Transferring the artistic gesture from the creator to the spectator is also the peculiarity of the work of Mary Vieira, a pioneer of kinetic and concrete art, to whom Tillegreen dedicates a room set up with two works by the Brazilian artist that synthesize the conditions of time and movement, participation and co-creation. Conditions, the first ones, even if unstable, that allow us to activate a singular, perpetual state of transience. Managing time and reducing it to modular variations of immanent harmonic proportions becomes for Vieira, the idea of a new reality.

“I don’t have problems of country, of nationality. Nationality doesn’t exist for me.” “Deep down ideas don’t have gender. Ideas are asexual at their core.” – Mary Vieira.

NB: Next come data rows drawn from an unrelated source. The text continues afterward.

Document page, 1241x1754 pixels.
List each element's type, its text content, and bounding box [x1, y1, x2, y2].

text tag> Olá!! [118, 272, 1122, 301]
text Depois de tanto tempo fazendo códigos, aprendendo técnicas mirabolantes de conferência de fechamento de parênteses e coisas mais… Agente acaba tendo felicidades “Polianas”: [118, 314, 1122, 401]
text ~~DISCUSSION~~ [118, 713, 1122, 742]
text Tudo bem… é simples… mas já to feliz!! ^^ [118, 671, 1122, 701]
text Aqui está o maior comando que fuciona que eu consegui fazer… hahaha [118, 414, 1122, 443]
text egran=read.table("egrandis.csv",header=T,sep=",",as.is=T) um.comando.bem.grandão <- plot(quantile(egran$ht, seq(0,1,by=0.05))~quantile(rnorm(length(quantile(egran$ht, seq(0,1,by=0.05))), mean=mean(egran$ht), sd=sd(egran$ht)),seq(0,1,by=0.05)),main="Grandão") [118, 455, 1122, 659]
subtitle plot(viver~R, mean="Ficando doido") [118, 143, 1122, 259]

The dialogue with the Brazilian sculptress intensifies with Correspondence (before thought), a sound installation composed of samples of Vieira’s voice taken from one of her rare video interviews. The work can be considered a sort of call-and-response conversation between the two artists, in which Tillegreen communicates with the sculptress by generating sound patterns that identify common themes that recur in the practice of both artists. A sound, structured or unstructured, when performed, becomes a form of sculpture. The air in the performance space is sculpted as a molecular sculpture in time, it is then observed by the ears of the listeners or by the space that bounds it, allowing us to interpret the world or worlds in which we find ourselves.

Even in the moments of greatest despair and chaos, when the scar of the world deepens, music would like to precipitate into our consciousness to evoke mystery and sacredness, or perhaps just show the fractures between the authentic roots of a humanity and a gender that no longer exists and the new mythology of consumption.

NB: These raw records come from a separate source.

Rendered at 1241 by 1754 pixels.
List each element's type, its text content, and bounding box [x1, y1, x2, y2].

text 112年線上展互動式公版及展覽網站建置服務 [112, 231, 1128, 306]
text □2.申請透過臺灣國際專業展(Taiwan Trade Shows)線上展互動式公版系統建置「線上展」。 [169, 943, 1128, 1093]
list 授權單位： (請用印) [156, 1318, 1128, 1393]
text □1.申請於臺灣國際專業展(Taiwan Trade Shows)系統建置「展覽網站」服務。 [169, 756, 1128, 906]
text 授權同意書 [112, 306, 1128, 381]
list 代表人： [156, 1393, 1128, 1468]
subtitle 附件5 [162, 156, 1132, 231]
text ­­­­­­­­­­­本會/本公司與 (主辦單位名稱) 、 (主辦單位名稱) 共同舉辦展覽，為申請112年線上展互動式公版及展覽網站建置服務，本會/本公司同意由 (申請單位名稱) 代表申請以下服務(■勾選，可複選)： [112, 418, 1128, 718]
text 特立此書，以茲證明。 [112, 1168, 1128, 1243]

If sound is functional to define and generate space, in the acoustic architectures of Alexander Tillegreen the sound environment implements processes of sensory cancellation, triggering a primary state that goes beyond the classifications of human and animal, of identification of gender and origin, representing a neutral state beyond any concept of time, which insinuates and digs through the transitory abysses of reality.

 

Alexander Brix Tillegreen (b. 1991, Copenhagen, DK) is a graduate of the Städelschule in Frankfurt, Germany and Cooper Union School of Art, New York, USA, he also studied Art History and Sound Studies at the University of Copenhagen.

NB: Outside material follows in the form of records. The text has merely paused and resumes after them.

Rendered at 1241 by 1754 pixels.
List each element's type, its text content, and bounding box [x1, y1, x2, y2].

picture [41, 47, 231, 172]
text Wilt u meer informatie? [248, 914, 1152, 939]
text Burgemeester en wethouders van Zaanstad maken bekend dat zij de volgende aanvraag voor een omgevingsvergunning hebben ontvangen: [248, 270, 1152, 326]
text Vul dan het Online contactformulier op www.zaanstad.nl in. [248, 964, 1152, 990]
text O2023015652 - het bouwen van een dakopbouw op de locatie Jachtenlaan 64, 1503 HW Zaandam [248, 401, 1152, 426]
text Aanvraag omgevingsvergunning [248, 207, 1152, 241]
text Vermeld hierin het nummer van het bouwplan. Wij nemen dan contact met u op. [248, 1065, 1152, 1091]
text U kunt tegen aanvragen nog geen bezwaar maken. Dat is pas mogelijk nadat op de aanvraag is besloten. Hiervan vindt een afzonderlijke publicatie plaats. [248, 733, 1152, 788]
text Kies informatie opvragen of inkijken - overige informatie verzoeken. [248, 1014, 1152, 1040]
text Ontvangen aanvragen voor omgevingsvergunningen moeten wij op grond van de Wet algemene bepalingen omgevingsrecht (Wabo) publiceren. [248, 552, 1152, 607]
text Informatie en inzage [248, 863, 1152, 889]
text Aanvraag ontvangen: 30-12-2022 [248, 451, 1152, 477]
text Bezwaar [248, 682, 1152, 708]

Sound is both the conceptual and material focal point of Alexander Brix Tillegreen’s artistic practice and research. Within this frame of reference, he also works with several different media such as sculpture, graphics, painting, installation and performance. A recurring element of his work is the exploration of different layers of meaning and connections between the visual, the sculptural and the sonic.

His most recent work investigates the relationship between psychoacoustic sonic phenomena and their potential to reflect and awaken the listener’s own linguistic and cultural situationality, and subconscious, psychological fluidity. Since 2019, Tillegreen has been conducting interdisciplinary artistic research in collaboration with a number of researchers in the fields of psychology, musicology, voice aesthetics and linguistics at the Max Planck Institute for Empirical Aesthetics in Frankfurt.

His work has been exhibited internationally at institutions and festivals such as: O-Overgaden Institute for Contemporary Art (Copenhagen); FuturDome (Milan); I:Projects (Beijing), Art Hub (Copenhagen); Max Planck Institute für Empirische Ästhetik (Frankfurt); Statens Museum for Kunst (Copenhagen); Basis (Frankfurt); Museum für Moderne Kunst (Frankfurt); CTM Transmediale Festival (Berlin); fffriedrich (Frankfurt), Kunstverein Wiesen; Agnes Maybach (Cologne); Kunsthalle Darmstadt; Roskilde Festival (DK); STRØM Festival; CPH DOX (Copenhagen); Eufonia Festival (Berlin); Galerie Jean Claude Maier (Frankfurt); Galleri Tom Christoffersen (København DK); Fotografisk Center (Copenhagen); Code Art Fair (Copenhagen) and the National Gallery of Denmark.

In 2022 he will release his first solo album with German record label Raster Media.